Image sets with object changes

┌────────

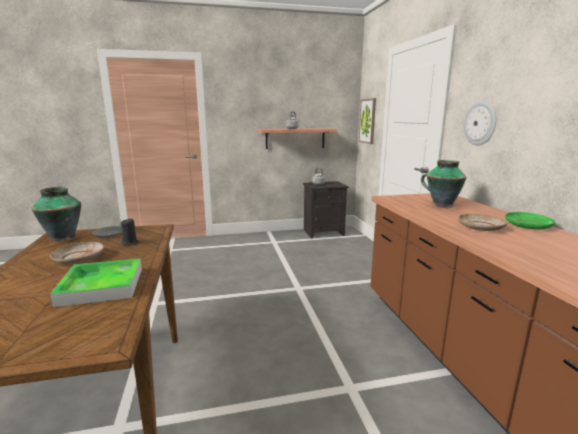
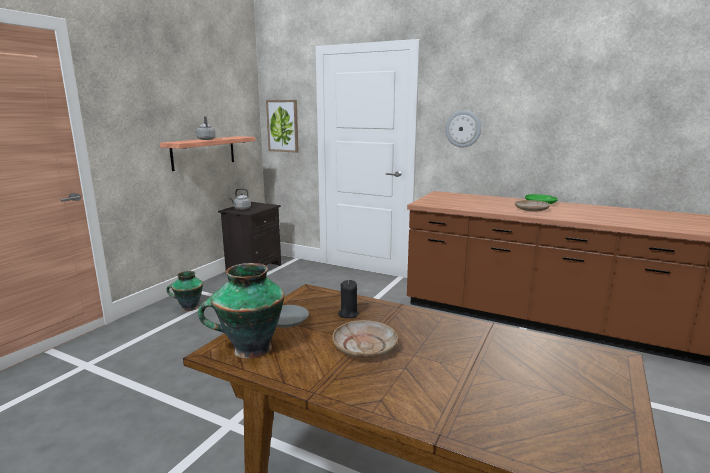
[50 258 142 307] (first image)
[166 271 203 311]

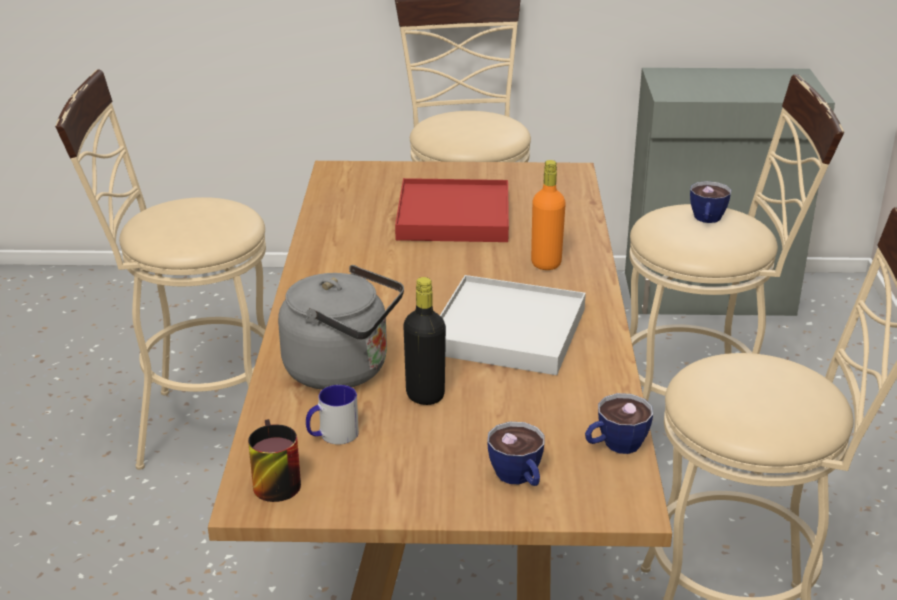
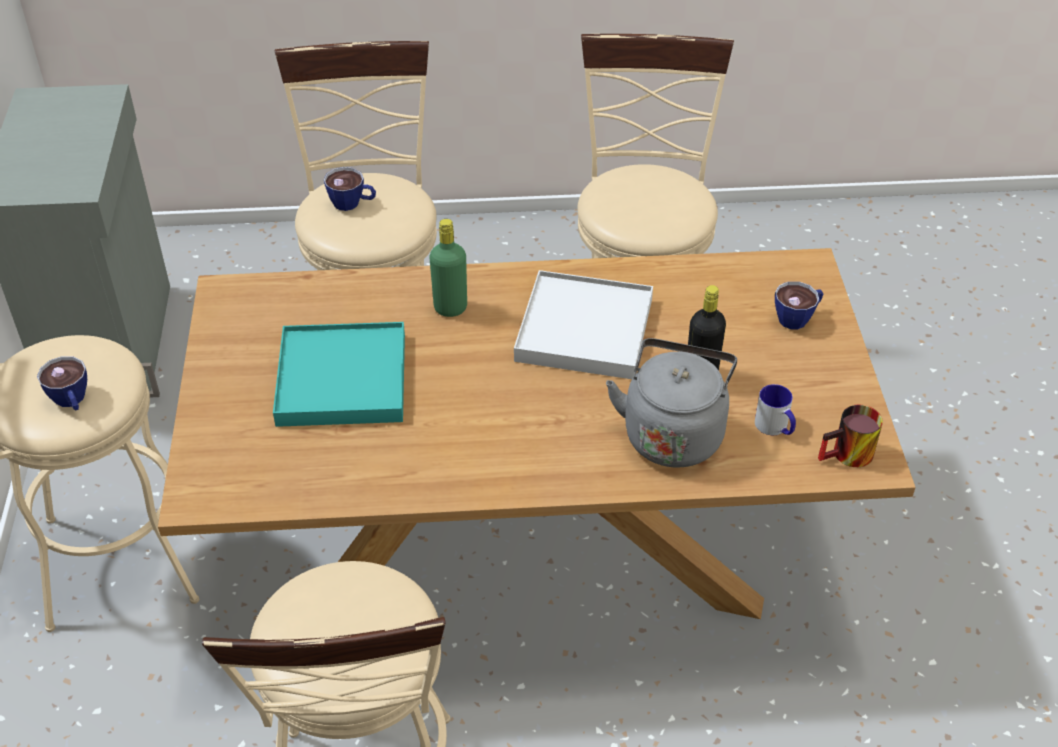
[37 356 87 410]
[273 322 405 427]
[429 219 467 317]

└────────

Your answer must be an exact transcription of the records above, minus the pictures.

[50 258 142 307] (first image)
[166 271 203 311]

[37 356 87 410]
[273 322 405 427]
[429 219 467 317]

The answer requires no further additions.